▶ **Instruction 1**
Using the text on LV 214-4, explain in one to three sentences why a terminal used in an automotive wire harness has to show certain crimp force characteristics.
▶ **Instruction 2**
According to the text on LV 214-4, representatives of which car manufacturers developed the standard?

▶ **Text for analysis**
----------

The Impact of LV 214-4 – The
German Automotive OEM
Connector Test Specification
It goes without saying that every manufacturer
wants to ensure they are producing a quality
product. Standards and specifications from
various organizations provide a guideline
from which manufacturers can measure
different areas of quality, while also providing
the end user with the reassurance that they
are purchasing a trustworthy, long-lasting
product. Within the wire processing industry
there are many standards that manufacturers
may choose or be required to adhere to. These
standards and specifications are constantly
evolving and increasing in detail, especially as
monitoring technology improves.
What is LV 214-4?
LV 214-4 is an automotive standard that was
developed by representatives of the German car
manufacturers Audi AG, BMW AG, Daimler AG,
Porsche AG and Volkswagen AG. The standard
outlines terminal requirements specifically for the
automotive industry. The standard addresses the
ability of terminals to be effectively evaluated by
crimp force monitors. To be used in an automotive
wire harness, terminal must exhibit certain crimp
force characteristics so that typical crimp force
monitors can effectively detect critical error modes.

----------

▶ **Records shown**
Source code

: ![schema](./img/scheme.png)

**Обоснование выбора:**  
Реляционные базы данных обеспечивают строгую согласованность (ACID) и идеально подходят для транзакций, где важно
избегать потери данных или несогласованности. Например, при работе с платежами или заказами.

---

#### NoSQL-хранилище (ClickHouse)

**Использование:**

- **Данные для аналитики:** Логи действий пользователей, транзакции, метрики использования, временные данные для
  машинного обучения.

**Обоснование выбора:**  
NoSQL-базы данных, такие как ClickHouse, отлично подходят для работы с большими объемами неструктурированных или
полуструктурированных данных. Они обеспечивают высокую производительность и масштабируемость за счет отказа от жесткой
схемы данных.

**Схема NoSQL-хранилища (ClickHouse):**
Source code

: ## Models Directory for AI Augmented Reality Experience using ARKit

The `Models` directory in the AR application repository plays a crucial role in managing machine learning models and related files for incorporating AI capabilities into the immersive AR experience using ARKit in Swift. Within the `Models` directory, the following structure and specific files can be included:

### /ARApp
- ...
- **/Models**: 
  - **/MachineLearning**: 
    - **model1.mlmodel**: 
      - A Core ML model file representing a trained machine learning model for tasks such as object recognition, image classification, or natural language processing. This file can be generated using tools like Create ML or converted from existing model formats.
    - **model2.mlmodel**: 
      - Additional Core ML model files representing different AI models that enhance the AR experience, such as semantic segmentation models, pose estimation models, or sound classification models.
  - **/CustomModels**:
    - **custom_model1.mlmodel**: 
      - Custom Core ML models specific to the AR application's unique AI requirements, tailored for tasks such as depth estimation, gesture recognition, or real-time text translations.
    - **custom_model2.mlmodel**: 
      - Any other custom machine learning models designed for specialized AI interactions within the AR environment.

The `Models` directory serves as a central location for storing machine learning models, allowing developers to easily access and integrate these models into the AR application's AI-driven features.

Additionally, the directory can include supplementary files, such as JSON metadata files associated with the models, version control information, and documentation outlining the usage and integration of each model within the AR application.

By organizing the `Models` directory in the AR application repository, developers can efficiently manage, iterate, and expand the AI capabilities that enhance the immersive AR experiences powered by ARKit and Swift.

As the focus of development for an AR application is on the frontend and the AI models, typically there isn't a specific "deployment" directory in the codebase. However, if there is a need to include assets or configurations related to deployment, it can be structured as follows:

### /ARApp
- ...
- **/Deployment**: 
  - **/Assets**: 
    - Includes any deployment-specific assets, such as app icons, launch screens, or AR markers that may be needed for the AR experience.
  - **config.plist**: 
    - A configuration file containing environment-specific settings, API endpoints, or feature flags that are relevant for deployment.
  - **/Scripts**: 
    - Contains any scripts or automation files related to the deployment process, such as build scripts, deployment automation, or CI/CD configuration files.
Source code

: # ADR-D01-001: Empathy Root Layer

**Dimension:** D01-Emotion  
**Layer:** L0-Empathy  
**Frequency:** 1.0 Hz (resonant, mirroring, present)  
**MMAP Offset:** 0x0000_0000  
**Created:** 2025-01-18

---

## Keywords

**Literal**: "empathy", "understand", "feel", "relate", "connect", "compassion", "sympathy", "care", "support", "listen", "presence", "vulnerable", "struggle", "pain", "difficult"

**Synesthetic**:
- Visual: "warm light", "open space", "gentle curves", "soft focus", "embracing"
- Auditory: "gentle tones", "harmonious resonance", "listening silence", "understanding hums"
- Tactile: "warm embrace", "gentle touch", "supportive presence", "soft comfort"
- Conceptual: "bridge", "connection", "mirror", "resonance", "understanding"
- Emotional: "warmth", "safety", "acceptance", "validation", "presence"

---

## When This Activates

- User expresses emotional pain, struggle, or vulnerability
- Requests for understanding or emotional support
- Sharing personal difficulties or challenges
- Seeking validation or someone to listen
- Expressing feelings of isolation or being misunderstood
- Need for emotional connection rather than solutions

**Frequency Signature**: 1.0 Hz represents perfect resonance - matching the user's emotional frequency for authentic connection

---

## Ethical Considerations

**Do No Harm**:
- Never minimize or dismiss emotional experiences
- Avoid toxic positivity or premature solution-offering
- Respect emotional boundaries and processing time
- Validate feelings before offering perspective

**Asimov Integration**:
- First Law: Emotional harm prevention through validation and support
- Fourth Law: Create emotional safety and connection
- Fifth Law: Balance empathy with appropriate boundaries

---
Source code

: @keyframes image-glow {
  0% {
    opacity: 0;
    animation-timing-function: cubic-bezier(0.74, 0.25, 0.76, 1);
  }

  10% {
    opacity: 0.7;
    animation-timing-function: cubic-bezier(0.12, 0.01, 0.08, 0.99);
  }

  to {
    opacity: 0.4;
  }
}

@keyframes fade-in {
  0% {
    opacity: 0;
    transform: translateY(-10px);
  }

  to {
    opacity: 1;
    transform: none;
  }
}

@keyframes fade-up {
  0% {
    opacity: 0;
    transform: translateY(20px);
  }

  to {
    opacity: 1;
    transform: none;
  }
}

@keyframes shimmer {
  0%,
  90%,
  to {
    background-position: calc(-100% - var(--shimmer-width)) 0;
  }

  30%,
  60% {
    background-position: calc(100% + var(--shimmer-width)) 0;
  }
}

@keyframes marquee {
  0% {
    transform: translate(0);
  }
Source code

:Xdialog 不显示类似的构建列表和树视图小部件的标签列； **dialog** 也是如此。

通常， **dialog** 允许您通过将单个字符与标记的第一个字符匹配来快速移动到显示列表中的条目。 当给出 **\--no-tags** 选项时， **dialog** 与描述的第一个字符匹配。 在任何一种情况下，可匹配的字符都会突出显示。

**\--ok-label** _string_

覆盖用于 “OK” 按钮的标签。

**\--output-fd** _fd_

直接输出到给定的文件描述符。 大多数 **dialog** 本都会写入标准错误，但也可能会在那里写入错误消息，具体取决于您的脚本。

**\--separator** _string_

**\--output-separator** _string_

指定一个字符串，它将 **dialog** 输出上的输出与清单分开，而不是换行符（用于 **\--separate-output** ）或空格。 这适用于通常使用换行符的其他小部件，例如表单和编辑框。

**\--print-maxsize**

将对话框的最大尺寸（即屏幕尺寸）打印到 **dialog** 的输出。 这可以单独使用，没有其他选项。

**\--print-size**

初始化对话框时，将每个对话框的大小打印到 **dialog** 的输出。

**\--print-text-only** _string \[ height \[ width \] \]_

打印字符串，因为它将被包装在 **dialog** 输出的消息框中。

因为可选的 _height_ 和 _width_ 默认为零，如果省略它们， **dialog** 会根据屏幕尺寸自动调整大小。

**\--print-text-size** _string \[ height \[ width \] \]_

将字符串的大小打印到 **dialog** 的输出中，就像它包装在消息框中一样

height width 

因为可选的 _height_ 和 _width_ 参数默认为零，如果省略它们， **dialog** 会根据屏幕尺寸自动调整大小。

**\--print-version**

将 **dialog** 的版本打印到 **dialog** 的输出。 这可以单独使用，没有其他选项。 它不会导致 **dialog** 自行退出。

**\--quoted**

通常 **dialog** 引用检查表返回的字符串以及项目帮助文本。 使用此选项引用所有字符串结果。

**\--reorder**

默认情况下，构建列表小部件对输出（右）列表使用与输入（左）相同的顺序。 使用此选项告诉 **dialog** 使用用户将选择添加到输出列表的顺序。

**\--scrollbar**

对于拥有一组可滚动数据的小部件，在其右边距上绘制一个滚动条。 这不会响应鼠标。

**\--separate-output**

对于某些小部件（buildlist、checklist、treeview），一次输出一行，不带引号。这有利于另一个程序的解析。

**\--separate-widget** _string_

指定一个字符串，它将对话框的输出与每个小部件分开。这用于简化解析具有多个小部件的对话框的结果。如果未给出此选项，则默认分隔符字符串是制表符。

----------

▶ **Response box 1**
A terminal has to show certain crimp force characteristics so that typical crimp force monitors can effectively detect critical error modes.

▶ **Response box 2**
Audi AG, BMW AG, Daimler AG, Porsche AG and Volkswagen AG.